▶ _Task_: Copy the lines of the items word for word, beginning at the first line and stopping after the line that contains "en materia de informalidad.".
- - - - - - -
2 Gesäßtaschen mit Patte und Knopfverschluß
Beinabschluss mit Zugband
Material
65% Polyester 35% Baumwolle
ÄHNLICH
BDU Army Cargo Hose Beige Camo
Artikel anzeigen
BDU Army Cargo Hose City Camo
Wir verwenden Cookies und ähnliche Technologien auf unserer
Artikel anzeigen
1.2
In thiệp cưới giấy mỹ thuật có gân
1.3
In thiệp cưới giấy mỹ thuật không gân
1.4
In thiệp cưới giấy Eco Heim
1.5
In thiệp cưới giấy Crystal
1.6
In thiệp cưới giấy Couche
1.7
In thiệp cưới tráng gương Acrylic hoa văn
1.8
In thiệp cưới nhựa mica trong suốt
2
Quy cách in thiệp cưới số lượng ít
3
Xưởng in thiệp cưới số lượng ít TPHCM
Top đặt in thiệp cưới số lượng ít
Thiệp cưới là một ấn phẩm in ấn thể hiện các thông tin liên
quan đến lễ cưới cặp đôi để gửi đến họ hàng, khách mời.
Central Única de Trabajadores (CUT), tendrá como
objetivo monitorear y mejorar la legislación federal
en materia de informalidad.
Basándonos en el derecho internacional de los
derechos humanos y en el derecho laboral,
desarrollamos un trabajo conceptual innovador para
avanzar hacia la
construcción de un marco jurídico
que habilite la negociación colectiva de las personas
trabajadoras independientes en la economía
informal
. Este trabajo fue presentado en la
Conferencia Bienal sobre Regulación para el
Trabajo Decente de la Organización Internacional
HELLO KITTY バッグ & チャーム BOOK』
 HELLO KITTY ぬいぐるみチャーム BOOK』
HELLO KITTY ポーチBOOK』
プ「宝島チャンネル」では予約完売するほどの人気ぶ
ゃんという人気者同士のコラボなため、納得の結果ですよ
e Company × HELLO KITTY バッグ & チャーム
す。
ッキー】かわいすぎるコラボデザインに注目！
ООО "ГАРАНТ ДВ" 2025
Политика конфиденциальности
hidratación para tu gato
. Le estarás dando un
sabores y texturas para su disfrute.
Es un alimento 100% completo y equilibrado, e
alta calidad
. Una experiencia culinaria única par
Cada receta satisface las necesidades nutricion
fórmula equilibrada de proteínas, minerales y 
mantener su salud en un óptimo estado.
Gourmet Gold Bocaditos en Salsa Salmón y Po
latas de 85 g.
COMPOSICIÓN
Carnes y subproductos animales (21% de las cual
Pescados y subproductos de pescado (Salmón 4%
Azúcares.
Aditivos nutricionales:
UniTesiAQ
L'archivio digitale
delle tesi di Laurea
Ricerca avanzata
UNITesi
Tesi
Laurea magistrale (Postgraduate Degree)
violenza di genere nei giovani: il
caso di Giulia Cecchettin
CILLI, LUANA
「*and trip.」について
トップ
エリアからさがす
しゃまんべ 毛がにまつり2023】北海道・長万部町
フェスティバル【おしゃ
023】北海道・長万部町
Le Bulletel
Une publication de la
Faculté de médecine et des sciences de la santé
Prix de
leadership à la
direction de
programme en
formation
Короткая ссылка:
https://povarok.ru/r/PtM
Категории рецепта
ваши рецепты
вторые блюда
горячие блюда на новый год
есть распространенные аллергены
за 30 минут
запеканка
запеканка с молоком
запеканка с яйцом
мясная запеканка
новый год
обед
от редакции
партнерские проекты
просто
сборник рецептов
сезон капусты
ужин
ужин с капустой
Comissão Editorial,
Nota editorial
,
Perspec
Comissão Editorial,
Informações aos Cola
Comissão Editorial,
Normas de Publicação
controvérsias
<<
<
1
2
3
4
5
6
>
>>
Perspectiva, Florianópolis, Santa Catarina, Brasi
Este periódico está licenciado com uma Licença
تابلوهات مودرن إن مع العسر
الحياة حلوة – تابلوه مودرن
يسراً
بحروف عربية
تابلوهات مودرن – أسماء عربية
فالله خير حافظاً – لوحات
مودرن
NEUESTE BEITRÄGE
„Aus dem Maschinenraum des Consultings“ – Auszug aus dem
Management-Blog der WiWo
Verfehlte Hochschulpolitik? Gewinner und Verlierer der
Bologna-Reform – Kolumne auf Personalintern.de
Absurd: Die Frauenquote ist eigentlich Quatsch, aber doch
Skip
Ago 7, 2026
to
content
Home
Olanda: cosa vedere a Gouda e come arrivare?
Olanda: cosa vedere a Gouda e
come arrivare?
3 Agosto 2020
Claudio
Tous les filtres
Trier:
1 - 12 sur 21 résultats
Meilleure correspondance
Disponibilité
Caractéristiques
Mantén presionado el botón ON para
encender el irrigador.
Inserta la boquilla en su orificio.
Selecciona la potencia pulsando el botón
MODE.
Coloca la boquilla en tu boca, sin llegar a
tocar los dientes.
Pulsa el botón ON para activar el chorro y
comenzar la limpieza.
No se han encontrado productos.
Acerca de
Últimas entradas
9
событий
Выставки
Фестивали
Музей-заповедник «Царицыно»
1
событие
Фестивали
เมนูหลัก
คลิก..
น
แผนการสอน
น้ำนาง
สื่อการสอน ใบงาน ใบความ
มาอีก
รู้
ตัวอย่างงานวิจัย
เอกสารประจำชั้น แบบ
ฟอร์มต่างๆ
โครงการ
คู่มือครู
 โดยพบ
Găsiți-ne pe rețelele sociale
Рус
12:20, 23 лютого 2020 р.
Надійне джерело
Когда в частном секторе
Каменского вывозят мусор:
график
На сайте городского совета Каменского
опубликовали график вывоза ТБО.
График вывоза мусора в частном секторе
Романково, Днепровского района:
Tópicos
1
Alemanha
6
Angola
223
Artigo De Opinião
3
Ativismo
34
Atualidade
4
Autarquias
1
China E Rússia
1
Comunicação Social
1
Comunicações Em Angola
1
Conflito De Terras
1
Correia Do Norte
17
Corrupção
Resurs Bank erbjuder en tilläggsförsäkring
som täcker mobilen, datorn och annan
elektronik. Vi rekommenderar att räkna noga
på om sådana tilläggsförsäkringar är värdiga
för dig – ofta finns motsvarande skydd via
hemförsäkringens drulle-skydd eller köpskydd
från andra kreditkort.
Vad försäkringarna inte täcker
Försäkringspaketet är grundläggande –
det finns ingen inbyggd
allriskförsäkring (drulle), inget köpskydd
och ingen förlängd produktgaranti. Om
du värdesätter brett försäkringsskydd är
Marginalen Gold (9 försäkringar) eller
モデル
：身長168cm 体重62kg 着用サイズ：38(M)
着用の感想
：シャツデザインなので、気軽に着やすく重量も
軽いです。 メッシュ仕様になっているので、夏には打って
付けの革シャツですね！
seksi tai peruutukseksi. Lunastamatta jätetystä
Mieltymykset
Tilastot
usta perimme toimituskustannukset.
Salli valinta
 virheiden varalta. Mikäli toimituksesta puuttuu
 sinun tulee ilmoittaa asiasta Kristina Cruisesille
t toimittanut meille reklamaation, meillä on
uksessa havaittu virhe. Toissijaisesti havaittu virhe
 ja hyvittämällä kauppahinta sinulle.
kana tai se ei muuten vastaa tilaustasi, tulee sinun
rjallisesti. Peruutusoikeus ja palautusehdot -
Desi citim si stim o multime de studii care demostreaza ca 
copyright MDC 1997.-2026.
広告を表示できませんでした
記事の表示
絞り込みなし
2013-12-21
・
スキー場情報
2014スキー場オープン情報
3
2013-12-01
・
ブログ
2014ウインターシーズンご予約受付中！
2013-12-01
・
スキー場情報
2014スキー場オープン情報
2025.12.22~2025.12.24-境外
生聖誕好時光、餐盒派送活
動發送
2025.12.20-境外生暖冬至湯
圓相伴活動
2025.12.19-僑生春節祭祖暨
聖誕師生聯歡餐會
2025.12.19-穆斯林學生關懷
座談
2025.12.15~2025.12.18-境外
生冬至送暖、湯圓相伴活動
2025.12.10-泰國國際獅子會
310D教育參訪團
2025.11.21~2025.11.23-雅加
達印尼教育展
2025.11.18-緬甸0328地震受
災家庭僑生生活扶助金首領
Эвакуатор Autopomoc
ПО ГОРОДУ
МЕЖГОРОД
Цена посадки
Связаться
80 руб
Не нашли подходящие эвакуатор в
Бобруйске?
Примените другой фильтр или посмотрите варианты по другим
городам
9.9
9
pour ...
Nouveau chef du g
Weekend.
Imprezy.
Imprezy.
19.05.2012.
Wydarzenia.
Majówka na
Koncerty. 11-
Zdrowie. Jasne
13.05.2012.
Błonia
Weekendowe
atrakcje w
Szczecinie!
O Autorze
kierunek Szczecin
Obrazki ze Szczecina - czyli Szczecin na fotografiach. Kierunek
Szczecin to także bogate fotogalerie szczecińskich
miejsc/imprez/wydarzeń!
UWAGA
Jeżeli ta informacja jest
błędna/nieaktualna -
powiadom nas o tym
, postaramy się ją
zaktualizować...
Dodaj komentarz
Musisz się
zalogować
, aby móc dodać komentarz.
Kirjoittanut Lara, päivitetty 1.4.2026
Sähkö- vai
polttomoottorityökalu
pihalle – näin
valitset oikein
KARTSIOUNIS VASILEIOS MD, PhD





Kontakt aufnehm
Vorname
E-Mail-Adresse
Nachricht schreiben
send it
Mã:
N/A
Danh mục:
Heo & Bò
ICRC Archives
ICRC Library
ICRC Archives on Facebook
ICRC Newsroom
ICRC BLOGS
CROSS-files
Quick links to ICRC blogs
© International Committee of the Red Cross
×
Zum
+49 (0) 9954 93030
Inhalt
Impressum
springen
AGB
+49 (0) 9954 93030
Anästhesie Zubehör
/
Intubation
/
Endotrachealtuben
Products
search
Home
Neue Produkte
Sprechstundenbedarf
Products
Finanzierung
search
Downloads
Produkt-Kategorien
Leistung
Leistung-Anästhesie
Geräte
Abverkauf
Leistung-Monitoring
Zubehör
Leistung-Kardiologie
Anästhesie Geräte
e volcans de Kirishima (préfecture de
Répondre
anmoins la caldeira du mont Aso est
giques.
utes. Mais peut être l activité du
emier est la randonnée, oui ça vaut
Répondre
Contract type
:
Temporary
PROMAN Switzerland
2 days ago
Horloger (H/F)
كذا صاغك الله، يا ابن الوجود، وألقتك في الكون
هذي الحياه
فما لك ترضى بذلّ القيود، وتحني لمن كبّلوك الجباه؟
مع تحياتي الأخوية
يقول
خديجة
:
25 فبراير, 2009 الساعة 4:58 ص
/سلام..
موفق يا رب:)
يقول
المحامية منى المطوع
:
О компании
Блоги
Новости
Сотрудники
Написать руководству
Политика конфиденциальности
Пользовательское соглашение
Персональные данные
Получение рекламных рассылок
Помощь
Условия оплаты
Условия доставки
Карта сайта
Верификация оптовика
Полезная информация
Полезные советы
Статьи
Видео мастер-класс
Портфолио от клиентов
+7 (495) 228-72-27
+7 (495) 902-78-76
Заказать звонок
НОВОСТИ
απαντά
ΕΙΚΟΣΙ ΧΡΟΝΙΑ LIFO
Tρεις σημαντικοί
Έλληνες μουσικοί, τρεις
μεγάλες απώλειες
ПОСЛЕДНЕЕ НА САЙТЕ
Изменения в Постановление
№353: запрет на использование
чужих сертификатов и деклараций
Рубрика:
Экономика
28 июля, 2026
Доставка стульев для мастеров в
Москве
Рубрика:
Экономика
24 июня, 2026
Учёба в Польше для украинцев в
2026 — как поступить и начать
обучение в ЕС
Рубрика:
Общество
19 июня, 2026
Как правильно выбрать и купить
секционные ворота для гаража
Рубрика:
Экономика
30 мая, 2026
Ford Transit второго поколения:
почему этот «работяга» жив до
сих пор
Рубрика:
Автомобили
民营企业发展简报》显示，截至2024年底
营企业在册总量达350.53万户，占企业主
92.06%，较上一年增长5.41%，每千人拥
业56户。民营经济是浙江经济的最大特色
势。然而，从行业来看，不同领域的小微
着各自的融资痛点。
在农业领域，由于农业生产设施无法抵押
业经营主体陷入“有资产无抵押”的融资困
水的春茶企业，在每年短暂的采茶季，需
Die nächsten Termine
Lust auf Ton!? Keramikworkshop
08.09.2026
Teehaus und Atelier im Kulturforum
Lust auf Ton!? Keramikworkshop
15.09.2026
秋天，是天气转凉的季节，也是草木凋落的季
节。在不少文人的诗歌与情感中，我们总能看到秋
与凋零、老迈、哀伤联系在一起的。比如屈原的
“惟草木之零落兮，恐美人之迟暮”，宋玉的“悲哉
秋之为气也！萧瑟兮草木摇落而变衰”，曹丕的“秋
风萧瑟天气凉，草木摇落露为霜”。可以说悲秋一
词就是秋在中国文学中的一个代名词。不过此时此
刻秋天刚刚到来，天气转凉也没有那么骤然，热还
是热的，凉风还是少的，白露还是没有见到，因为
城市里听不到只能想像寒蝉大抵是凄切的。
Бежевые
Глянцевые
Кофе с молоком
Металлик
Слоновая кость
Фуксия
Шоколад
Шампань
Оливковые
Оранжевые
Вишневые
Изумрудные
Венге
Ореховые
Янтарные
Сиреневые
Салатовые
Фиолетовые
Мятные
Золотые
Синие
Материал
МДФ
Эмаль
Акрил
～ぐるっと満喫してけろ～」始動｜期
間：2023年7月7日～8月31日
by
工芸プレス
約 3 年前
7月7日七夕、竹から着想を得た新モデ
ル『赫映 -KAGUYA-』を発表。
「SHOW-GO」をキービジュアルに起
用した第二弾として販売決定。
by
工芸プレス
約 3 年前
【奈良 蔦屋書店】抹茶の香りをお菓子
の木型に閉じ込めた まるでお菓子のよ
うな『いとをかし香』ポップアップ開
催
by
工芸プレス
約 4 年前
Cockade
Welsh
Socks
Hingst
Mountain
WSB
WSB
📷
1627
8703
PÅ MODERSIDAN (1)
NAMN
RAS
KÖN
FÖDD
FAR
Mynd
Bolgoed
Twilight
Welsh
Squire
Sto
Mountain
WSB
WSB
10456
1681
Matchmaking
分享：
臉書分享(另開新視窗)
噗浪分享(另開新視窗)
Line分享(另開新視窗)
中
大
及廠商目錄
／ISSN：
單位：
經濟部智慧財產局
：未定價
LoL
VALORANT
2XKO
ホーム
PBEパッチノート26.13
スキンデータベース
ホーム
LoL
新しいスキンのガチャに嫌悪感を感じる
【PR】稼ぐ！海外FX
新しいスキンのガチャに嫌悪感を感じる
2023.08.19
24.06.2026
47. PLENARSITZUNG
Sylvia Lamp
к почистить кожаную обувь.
- - - - - - -
▶ _Response to this task_:
2 Gesäßtaschen mit Patte und Knopfverschluß
Beinabschluss mit Zugband
Material
65% Polyester 35% Baumwolle
ÄHNLICH
BDU Army Cargo Hose Beige Camo
Artikel anzeigen
BDU Army Cargo Hose City Camo
Wir verwenden Cookies und ähnliche Technologien auf unserer
Artikel anzeigen
1.2
In thiệp cưới giấy mỹ thuật có gân
1.3
In thiệp cưới giấy mỹ thuật không gân
1.4
In thiệp cưới giấy Eco Heim
1.5
In thiệp cưới giấy Crystal
1.6
In thiệp cưới giấy Couche
1.7
In thiệp cưới tráng gương Acrylic hoa văn
1.8
In thiệp cưới nhựa mica trong suốt
2
Quy cách in thiệp cưới số lượng ít
3
Xưởng in thiệp cưới số lượng ít TPHCM
Top đặt in thiệp cưới số lượng ít
Thiệp cưới là một ấn phẩm in ấn thể hiện các thông tin liên
quan đến lễ cưới cặp đôi để gửi đến họ hàng, khách mời.
Central Única de Trabajadores (CUT), tendrá como
objetivo monitorear y mejorar la legislación federal
en materia de informalidad.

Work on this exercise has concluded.